While I find the desire to find such nice people laudable I also wonder how in the world  it is even possible to determine such a thing. The word nice is perhaps one of the most subjective ideas that there may be. What does it actually mean to be nice? That definition varies greatly from person to person, situation to situation. Nice often means having to be very tough. Sometimes it requires being firm rather than flexible. It is an ever changing concept that is far too nebulous to use as a measurement for determining who earns a slot at in a prestigious graduate program.

The university insists that they possess sound methodologies for determining which prospective students possess each of the four aspects that they have outlined. With respect to niceness they appear to believe that student essays and reference instruments will reveal the presence of nice qualities. I beg to differ. The concept itself is far too ill defined to be worthy of such an important decision making process. It’s bound to result in exaggerations and even falsehoods from those seeking admission. It is on its face a very unreliable albeit worthy quality to use when assessing strangers.

I often think back to students that I have known, some of whom appeared to be fabulous on paper and others whose performances, accomplishments and character seemed lackluster at best. The lesser candidates often nonetheless possessed extraordinary capabilities that might never be noted in today’s world of electronic and highly  specific measurements. I think particularly of a remarkable student who by all appearances was almost subpar.
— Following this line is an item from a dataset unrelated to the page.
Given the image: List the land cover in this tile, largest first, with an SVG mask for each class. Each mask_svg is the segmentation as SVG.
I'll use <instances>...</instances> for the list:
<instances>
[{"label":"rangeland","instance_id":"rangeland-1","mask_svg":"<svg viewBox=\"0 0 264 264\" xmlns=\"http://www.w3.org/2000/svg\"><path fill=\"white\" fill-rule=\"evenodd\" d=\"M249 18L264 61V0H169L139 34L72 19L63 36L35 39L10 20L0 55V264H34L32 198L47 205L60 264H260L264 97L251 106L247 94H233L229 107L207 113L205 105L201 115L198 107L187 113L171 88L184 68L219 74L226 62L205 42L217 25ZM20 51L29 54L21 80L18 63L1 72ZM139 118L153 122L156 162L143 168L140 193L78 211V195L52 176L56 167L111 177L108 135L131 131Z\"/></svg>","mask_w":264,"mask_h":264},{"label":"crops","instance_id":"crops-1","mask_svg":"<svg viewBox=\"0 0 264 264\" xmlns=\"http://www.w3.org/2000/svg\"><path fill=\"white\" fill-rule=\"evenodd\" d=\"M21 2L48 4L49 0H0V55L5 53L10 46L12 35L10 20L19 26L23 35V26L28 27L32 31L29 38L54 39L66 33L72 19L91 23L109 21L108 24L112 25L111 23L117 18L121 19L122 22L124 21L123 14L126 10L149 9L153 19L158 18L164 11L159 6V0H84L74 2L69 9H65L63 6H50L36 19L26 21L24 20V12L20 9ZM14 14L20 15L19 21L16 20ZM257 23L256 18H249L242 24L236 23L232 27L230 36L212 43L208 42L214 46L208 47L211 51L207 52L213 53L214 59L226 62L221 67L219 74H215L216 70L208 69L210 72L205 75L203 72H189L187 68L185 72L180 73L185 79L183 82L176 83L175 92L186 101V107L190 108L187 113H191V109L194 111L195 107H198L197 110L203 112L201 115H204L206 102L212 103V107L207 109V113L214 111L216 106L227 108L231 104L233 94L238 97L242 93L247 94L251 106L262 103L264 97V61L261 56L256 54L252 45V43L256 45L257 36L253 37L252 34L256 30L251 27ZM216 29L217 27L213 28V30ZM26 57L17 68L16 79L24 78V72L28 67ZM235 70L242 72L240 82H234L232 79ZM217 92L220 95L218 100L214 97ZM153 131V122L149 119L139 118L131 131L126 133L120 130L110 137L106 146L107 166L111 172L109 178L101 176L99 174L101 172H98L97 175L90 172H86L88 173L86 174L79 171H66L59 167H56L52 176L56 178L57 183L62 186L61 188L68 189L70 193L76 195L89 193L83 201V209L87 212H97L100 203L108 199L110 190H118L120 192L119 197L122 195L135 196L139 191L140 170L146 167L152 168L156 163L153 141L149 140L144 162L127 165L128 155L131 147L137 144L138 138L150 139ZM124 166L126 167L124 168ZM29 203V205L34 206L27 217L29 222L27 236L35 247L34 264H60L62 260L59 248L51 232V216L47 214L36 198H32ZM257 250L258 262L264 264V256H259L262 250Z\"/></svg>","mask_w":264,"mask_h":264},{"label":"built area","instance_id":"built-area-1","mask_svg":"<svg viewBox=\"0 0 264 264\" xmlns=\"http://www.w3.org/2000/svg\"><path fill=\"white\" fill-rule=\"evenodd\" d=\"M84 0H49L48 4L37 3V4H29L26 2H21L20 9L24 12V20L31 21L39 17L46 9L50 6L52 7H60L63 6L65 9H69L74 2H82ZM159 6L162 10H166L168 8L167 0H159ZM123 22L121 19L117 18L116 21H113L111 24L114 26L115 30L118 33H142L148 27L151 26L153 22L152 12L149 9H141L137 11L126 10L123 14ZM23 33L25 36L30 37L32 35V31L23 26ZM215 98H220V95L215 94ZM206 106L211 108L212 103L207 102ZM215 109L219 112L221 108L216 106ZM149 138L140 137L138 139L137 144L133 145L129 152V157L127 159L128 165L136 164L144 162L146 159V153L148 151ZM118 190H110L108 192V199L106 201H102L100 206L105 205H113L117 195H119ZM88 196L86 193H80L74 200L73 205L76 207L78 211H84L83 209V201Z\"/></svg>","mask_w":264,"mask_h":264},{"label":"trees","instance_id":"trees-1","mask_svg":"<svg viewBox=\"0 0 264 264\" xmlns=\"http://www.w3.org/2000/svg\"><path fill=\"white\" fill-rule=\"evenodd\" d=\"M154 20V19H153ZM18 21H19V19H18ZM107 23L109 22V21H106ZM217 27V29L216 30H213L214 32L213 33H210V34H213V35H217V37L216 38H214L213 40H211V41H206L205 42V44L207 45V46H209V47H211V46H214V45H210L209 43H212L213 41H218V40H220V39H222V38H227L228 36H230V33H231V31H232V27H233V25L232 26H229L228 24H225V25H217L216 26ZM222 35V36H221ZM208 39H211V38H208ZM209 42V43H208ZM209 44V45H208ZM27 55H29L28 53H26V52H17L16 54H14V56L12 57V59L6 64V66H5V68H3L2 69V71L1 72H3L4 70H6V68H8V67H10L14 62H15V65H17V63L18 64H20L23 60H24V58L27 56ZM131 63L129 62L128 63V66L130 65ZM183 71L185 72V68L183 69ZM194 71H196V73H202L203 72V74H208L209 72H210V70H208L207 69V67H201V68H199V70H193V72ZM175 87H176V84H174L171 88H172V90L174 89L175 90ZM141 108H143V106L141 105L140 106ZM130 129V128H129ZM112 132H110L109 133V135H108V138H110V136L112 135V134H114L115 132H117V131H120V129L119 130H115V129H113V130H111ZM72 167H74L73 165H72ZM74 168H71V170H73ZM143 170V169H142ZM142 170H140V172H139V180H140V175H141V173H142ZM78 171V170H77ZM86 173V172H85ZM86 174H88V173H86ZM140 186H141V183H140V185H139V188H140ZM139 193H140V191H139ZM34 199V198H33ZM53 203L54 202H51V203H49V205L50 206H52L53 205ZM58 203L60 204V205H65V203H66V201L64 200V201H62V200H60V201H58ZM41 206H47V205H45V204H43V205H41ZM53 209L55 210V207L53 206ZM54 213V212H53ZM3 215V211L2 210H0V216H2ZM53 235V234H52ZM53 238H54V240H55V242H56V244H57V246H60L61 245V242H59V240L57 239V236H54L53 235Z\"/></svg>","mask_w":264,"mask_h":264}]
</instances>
When all of the measurements failed to note was that he was literally financially and emotionally responsible for his family from the time of middle school. He attended his classes during the day but worked long hours every single night, rarely having the time to complete homework assignments. He often missed days at school to drive his disabled brother to appointments with doctors. His time was filled with major responsibilities of which he never spoke. Somehow he still managed to pass all of his classes and complete all requirements for graduation from high school. By the time he walked across the stage he had been working forty hour weeks for years. He had no extra curricular activities to list nor did he seem to have completed any community service, and yet he was already operating as a very responsible adult while his classmates were still immature by his standards. Not even a carefully crafted and objective admissions packet would have indicated that he was a worthy candidate for a prestigious program and so he instead chose a college with open enrollment and with sheer will eventually earned a degree while still being the breadwinner for his family.

I wish the Tuck School of Business well, but something tells me that their admissions process is still as fraught with problems as most of our systems are. There are just so many variables about humans that we have yet to quantify.